Production Studio
United Artists
Studios come and go in Hollywood, and these days, United Artists is pretty much gone from the scene. But once upon a time, they were as big as anyone, and unbelievably enough, they were actually founded by artists instead of money men. It was a great run for a while, and it produced come incredible films. West Side Story, by anyone's reckoning, is near the top of that list.

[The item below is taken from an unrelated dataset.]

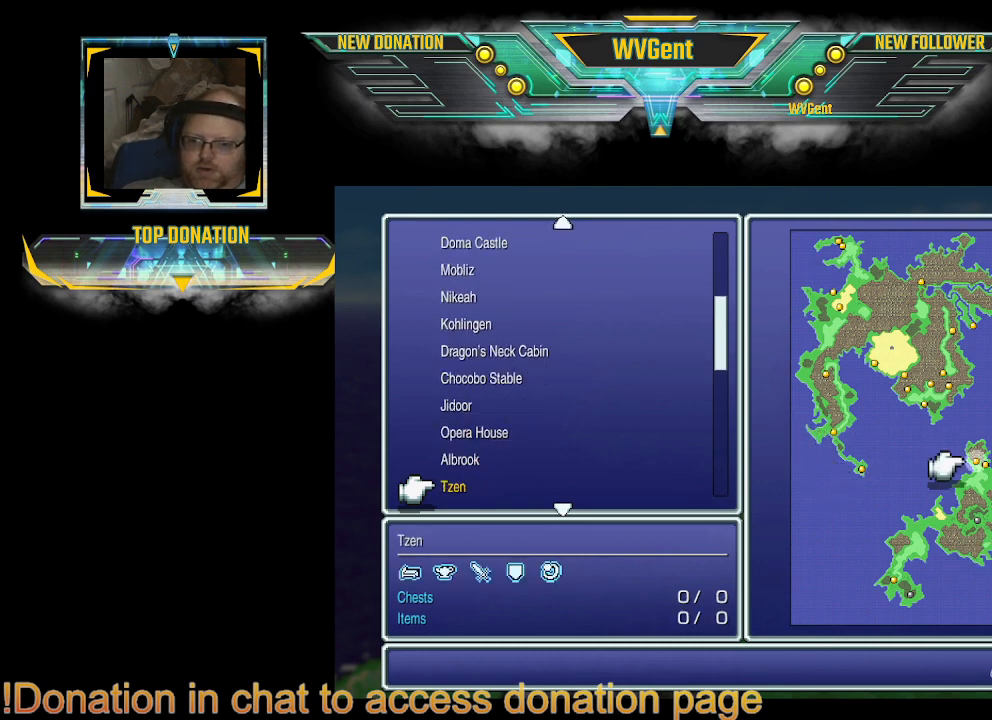
{"buttons": [], "left_stick": "center", "right_stick": "center", "events": [[267, "DPAD_DOWN", "down"], [367, "DPAD_DOWN", "up"]]}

Three Dudes, One Gal and a Dream
United Artists started out as the creation of four of the biggest movers and shakers in early Hollywood: Charlie Chaplin (who we're guessing you've heard of ), Douglas Fairbanks (famous for his pirate and adventurer roles back in the day when Hollywood would buckle its swash whenever it could), D.W. Griffith(an innovative director now best known for the overtly racist "masterpiece" Birth of a Nation), and "America's Sweetheart" Mary Pickford, the biggest female star in the world and one of the only women in Hollywood who actually held some power.
They got together in 1919, following a long tour together pushing war bonds at the end of the First World War. They basically said, "Hey, wouldn't it be neat if we got to decided which movies were made instead of some money man?" It was a nice idea, and they were serious enough to get it off the ground.

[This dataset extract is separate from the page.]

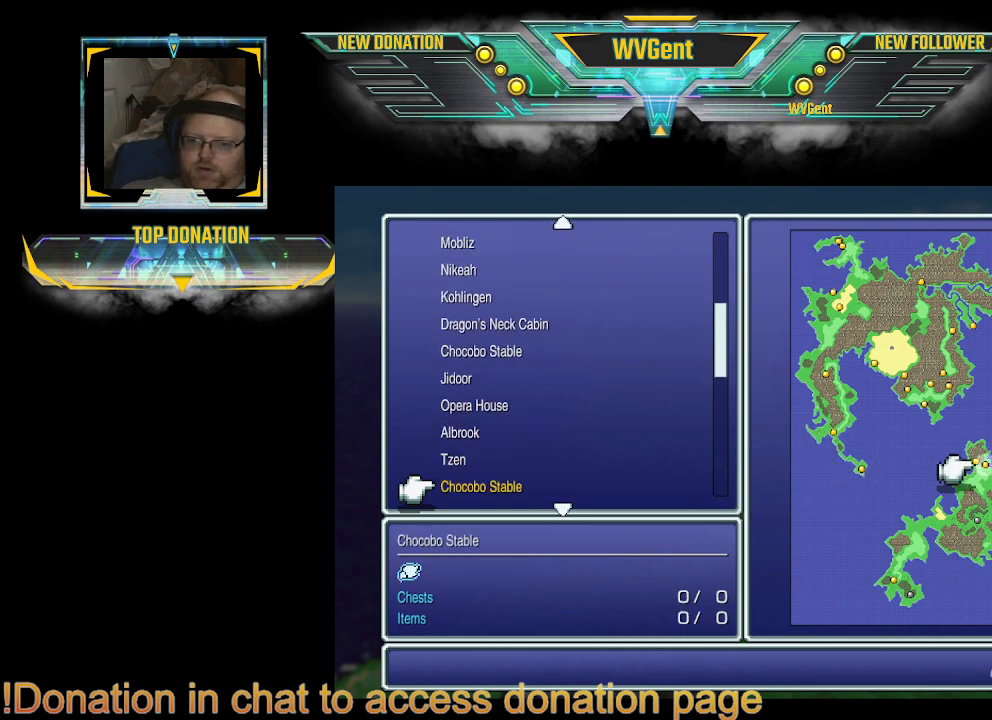
{"buttons": [], "left_stick": "center", "right_stick": "center", "events": []}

But the road was pretty rough in those early years. They didn't actually turn a profit until the 1930s, and there was a lot of drama behind the scenes. Griffith left the company in 1924. The guy they hired to run the thing, Joseph Shrenk, quit in 1935 when he wasn't allowed to own any part of the company, and one of the studios they had partnered with to make movies for distribution—Goldwyn Pictures—split to join MGM in the late 1930s. That last bit stung the most: one of the first films MGM made after Goldywn joined them was Gone with the Wind. It was the most financially successful movie up to that time.
The Tide Turns
Things stayed shaky for many years, with UA kind of shambling along and somehow managing to crank out a bunch of movies. Some of them actually did okay, and a few are even considered classics: Fairbanks' The Thief of Baghdad, for instance, and a huge chunk of both Chaplin's films and the films of his silent comedian rival Buster Keaton. Alfred Hitchcock's Best Picture-winning Rebecca was their baby, and they distributed Laurence Olivier's Henry V, which was considered the definitive version until some upstart young punk named Kenneth Branagh showed up.
The game finally started to change in 1951. Two producers named Robert Benjamin and Arthur Krim made a deal with Chaplin and Pickford (Douglas Fairbanks had died in 1939). They had ten years to turn the studio's fortunes around, or they would resign.
They didn't resign.
They got to work and suddenly, UA start making movies that actually turned a profit. It started almost immediately with two movies—The African Queen and High Noon— that weren't only big hits but bona fide classics. In fact, they both won back-to-back Oscars for Best Actor: Humphrey Bogart for The African Queen and Gary Cooper in High Noon. (Check 'em out if you can: they're brilliant.)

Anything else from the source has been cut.